[PROBLEM] With the pictures omitted, repeat exactly the lines below starting with the line that has "thumb cmc: (263, 114)" and going on through the line that has "thumb mcp: (414, 563)".

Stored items
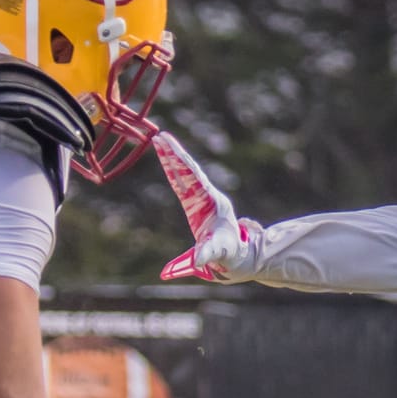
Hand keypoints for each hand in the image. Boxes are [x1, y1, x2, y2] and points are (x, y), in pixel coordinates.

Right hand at [154, 132, 257, 281]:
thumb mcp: (218, 252)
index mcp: (212, 201)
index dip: (179, 160)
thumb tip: (199, 261)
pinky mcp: (196, 205)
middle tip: (159, 136)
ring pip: (184, 174)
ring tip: (159, 141)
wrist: (237, 257)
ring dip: (172, 159)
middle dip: (174, 153)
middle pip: (187, 170)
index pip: (193, 175)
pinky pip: (183, 184)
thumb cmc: (229, 254)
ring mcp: (201, 199)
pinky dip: (174, 172)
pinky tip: (167, 162)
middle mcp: (206, 196)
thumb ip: (208, 254)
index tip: (167, 144)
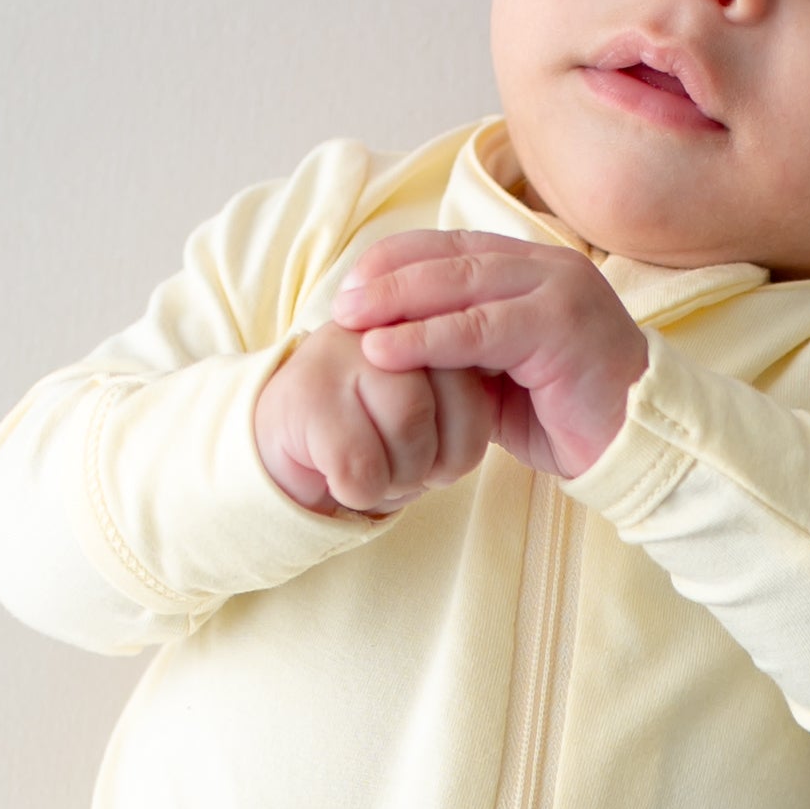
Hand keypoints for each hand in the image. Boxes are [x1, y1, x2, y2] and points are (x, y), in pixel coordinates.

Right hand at [252, 320, 505, 516]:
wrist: (283, 450)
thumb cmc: (371, 434)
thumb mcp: (430, 404)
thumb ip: (470, 385)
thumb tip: (525, 384)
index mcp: (419, 316)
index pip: (483, 363)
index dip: (472, 428)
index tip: (446, 458)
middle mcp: (381, 323)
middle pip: (457, 393)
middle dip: (446, 456)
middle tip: (416, 472)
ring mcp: (338, 353)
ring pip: (412, 425)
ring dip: (405, 474)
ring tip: (383, 472)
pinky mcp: (303, 396)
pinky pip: (362, 464)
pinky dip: (365, 492)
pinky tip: (349, 481)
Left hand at [330, 232, 648, 483]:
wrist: (639, 446)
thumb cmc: (572, 418)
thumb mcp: (503, 378)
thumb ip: (460, 353)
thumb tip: (391, 346)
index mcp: (532, 270)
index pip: (451, 247)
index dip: (395, 262)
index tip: (350, 288)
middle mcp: (546, 267)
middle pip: (450, 257)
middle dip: (386, 277)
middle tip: (339, 303)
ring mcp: (557, 290)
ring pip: (460, 285)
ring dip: (397, 301)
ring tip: (349, 320)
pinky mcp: (561, 326)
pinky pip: (479, 329)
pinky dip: (425, 337)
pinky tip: (383, 349)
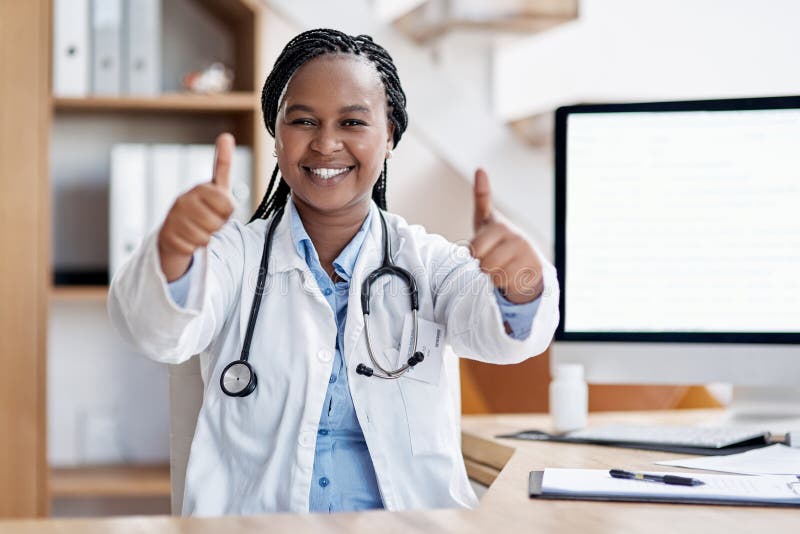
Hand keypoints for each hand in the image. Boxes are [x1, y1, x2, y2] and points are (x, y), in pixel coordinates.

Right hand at [158, 133, 235, 281]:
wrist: (176, 231)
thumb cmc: (203, 208)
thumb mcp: (218, 189)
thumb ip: (223, 165)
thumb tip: (226, 135)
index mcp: (200, 189)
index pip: (228, 205)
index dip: (228, 211)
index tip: (220, 207)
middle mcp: (184, 200)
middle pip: (217, 222)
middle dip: (218, 225)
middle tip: (209, 220)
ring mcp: (175, 217)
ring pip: (206, 235)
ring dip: (207, 236)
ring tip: (198, 228)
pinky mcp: (168, 235)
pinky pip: (194, 246)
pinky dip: (195, 246)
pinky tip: (188, 238)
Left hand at [469, 168, 543, 303]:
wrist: (524, 262)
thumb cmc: (499, 240)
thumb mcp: (487, 220)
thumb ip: (482, 197)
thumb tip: (480, 169)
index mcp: (500, 227)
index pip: (473, 249)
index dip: (473, 254)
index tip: (480, 250)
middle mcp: (515, 238)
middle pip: (483, 263)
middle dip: (483, 266)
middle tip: (492, 260)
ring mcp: (526, 255)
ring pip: (493, 274)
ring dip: (493, 276)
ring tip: (501, 267)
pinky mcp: (533, 270)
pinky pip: (506, 283)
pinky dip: (504, 283)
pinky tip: (511, 274)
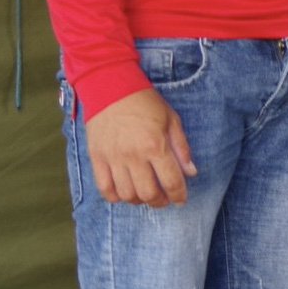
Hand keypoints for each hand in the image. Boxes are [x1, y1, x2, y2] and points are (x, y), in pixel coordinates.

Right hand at [85, 87, 195, 206]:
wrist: (110, 87)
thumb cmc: (145, 102)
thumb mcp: (171, 119)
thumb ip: (181, 147)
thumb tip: (191, 172)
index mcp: (155, 145)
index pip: (171, 181)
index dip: (179, 195)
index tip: (181, 198)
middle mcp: (133, 155)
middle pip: (148, 194)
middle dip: (160, 201)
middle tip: (164, 199)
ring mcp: (113, 158)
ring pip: (127, 195)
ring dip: (139, 200)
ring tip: (145, 195)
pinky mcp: (97, 158)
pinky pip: (104, 188)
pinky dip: (115, 196)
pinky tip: (125, 192)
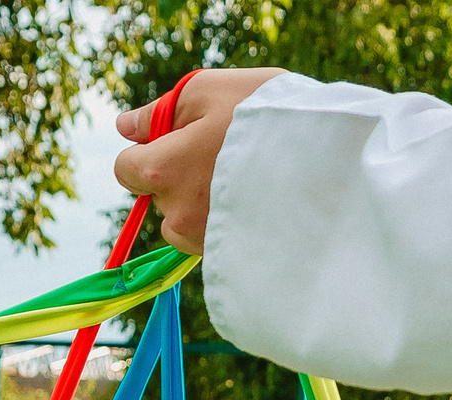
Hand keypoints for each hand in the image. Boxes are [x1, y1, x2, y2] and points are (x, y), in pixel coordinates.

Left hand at [113, 68, 285, 253]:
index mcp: (162, 171)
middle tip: (223, 152)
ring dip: (200, 203)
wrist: (326, 159)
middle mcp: (176, 214)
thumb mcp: (205, 91)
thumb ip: (157, 112)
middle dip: (178, 176)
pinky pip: (212, 239)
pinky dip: (224, 222)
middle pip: (158, 197)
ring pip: (184, 222)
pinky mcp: (230, 257)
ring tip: (243, 177)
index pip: (126, 169)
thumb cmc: (263, 114)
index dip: (148, 151)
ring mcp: (204, 241)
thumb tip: (125, 127)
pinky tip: (254, 199)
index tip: (180, 139)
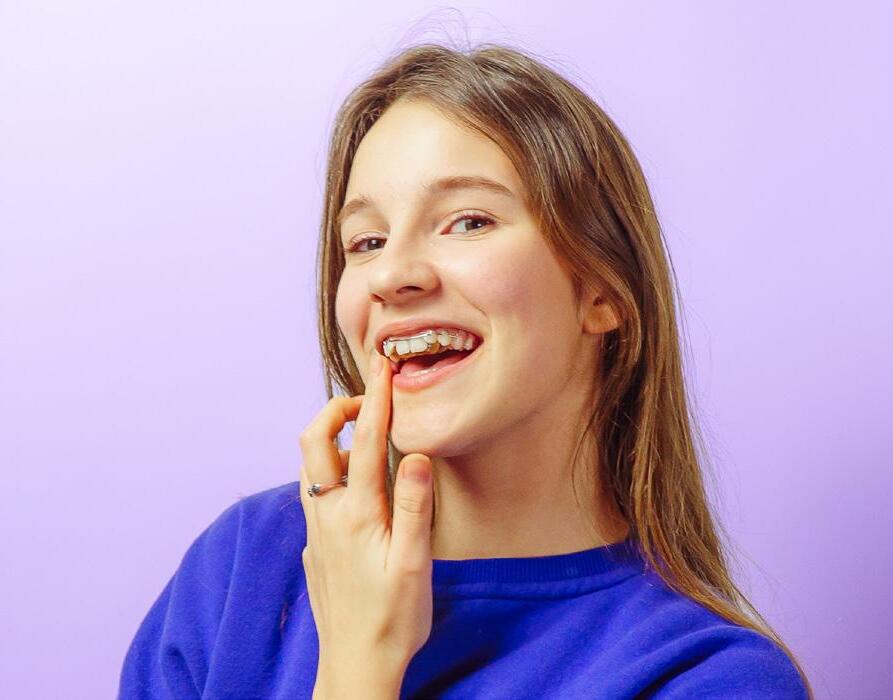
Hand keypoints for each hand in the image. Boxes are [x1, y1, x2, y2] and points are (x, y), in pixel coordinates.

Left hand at [298, 348, 434, 695]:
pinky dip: (333, 469)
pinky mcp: (316, 545)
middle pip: (314, 441)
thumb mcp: (414, 563)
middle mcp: (327, 515)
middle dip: (336, 409)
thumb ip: (413, 505)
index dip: (378, 398)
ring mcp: (316, 530)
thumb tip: (415, 453)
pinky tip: (359, 486)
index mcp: (356, 513)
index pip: (367, 440)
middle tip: (370, 401)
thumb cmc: (392, 619)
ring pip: (311, 466)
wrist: (355, 665)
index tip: (385, 365)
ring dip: (333, 439)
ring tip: (368, 438)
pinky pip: (316, 491)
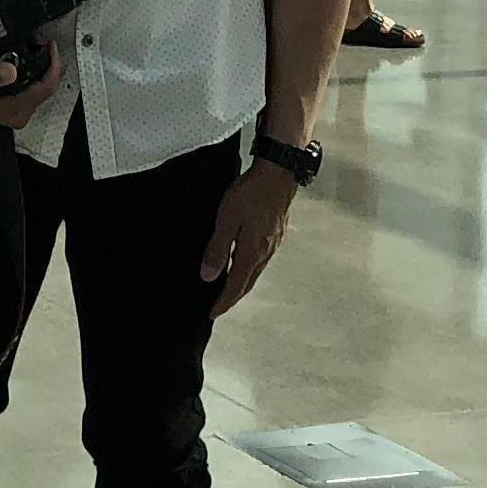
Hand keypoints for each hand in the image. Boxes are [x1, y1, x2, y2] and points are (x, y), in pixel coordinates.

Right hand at [0, 40, 70, 133]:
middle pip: (47, 88)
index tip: (50, 45)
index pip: (45, 89)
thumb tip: (9, 72)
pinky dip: (35, 71)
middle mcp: (17, 112)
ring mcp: (16, 108)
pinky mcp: (13, 101)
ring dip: (43, 67)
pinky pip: (33, 86)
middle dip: (49, 65)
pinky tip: (29, 58)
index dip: (53, 65)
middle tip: (45, 44)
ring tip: (39, 47)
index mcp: (11, 109)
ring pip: (42, 87)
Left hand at [199, 159, 302, 314]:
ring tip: (229, 286)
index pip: (236, 287)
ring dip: (242, 282)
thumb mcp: (226, 220)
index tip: (212, 313)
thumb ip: (217, 249)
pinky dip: (250, 267)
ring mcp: (273, 243)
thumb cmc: (250, 194)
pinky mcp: (276, 232)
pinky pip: (261, 258)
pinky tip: (244, 260)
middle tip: (219, 305)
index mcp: (252, 253)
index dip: (223, 302)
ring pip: (256, 271)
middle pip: (248, 283)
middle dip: (233, 297)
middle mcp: (265, 253)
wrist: (278, 174)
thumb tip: (208, 277)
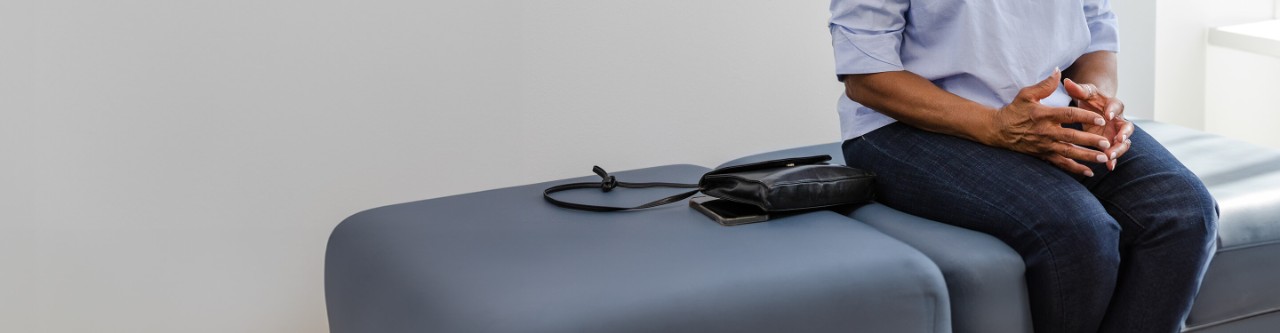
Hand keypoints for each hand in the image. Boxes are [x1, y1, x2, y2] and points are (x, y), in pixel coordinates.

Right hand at [984, 69, 1110, 176]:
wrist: (998, 130)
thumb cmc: (1014, 110)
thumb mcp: (1026, 94)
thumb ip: (1045, 85)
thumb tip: (1058, 71)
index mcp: (1044, 115)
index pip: (1068, 116)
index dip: (1085, 117)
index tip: (1101, 118)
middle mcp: (1046, 132)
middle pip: (1072, 137)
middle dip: (1090, 141)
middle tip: (1107, 143)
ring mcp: (1045, 145)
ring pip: (1069, 152)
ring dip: (1087, 156)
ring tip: (1103, 159)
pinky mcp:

[RESULT FOR THIS EXERCISE]
thumb cmc: (263, 114)
index dip: (148, 151)
ring mcp: (204, 241)
thumb tip: (125, 127)
pinky tip: (254, 199)
index tip: (180, 139)
Hand keypoints for each hand in the image. Boxes are [x1, y1, x2, y2] and points are (x, y), in pixel coordinates.

Left hand at [298, 348, 434, 695]:
pinky dip: (333, 469)
pinky mcp: (316, 545)
middle pip: (314, 441)
thumb mcp: (414, 563)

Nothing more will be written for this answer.